* Work order *
Please return every line of the records, unchanged, from the start through the line containing "We say that", including that line.

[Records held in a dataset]
^^^^
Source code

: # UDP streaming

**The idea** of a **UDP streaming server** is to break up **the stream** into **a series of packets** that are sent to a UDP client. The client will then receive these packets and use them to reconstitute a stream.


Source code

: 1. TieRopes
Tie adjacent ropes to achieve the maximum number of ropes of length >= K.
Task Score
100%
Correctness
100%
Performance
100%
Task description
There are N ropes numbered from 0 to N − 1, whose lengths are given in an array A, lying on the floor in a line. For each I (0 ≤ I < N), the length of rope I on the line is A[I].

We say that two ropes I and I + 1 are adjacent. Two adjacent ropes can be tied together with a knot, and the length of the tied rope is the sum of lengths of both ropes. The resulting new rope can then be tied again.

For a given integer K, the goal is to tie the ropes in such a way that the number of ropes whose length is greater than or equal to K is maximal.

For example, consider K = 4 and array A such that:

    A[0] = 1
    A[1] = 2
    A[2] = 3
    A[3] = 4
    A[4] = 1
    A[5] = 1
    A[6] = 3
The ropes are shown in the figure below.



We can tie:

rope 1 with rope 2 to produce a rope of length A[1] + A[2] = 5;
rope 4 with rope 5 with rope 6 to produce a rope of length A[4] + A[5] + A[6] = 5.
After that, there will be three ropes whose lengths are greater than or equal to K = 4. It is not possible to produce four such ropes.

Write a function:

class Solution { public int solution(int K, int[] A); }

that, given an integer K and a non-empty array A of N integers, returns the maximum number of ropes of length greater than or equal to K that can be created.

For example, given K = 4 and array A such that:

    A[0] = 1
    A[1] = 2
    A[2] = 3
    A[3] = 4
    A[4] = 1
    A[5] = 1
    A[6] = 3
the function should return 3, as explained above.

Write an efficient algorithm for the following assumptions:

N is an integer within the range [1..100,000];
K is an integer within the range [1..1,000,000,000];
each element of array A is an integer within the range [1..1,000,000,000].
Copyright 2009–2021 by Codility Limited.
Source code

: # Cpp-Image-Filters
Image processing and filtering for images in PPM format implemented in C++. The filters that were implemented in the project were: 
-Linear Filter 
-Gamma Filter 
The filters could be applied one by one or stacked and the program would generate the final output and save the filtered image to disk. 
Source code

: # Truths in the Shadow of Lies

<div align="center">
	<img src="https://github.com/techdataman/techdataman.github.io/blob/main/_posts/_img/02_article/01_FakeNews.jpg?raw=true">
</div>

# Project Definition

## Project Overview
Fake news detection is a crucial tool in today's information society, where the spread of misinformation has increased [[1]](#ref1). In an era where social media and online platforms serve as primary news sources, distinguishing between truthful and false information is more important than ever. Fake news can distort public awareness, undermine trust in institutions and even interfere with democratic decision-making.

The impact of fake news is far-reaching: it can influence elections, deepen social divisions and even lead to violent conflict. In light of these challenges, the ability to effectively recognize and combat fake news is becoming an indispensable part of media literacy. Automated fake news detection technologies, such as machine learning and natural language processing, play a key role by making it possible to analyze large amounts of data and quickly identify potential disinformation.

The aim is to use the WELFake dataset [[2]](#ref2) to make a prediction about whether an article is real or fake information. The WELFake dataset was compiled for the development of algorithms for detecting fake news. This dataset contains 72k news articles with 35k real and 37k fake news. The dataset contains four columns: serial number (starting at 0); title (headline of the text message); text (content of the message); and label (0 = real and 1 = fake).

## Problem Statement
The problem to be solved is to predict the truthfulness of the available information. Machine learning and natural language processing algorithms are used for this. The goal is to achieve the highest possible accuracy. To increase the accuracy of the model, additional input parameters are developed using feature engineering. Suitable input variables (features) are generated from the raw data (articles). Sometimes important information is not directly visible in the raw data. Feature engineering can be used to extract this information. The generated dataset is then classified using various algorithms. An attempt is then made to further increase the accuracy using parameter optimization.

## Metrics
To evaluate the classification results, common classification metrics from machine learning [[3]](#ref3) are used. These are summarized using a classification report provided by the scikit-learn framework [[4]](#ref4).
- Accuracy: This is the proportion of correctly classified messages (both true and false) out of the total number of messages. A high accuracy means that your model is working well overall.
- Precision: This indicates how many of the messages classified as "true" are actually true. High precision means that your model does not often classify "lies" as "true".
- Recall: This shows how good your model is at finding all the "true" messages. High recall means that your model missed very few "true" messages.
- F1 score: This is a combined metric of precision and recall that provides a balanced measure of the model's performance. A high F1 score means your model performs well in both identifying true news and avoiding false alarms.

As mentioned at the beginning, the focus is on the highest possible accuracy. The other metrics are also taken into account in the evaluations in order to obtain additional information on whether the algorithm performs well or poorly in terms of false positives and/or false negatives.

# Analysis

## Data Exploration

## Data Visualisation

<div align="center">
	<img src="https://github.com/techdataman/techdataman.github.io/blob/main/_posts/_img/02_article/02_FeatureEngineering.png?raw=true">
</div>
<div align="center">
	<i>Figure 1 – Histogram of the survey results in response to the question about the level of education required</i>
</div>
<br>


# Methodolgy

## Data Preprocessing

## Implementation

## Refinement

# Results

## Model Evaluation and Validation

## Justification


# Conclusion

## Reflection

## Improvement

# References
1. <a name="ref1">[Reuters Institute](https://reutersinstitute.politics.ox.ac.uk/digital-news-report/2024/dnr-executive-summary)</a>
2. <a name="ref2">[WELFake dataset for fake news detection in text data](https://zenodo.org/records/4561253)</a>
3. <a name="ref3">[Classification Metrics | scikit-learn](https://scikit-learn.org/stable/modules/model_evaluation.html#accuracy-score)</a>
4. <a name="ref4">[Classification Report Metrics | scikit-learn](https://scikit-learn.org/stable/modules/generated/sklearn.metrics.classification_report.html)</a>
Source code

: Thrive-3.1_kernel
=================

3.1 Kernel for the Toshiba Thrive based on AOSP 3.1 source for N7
^^^^
* Expected answer *
Source code

: # UDP streaming

**The idea** of a **UDP streaming server** is to break up **the stream** into **a series of packets** that are sent to a UDP client. The client will then receive these packets and use them to reconstitute a stream.


Source code

: 1. TieRopes
Tie adjacent ropes to achieve the maximum number of ropes of length >= K.
Task Score
100%
Correctness
100%
Performance
100%
Task description
There are N ropes numbered from 0 to N − 1, whose lengths are given in an array A, lying on the floor in a line. For each I (0 ≤ I < N), the length of rope I on the line is A[I].

We say that two ropes I and I + 1 are adjacent. Two adjacent ropes can be tied together with a knot, and the length of the tied rope is the sum of lengths of both ropes. The resulting new rope can then be tied again.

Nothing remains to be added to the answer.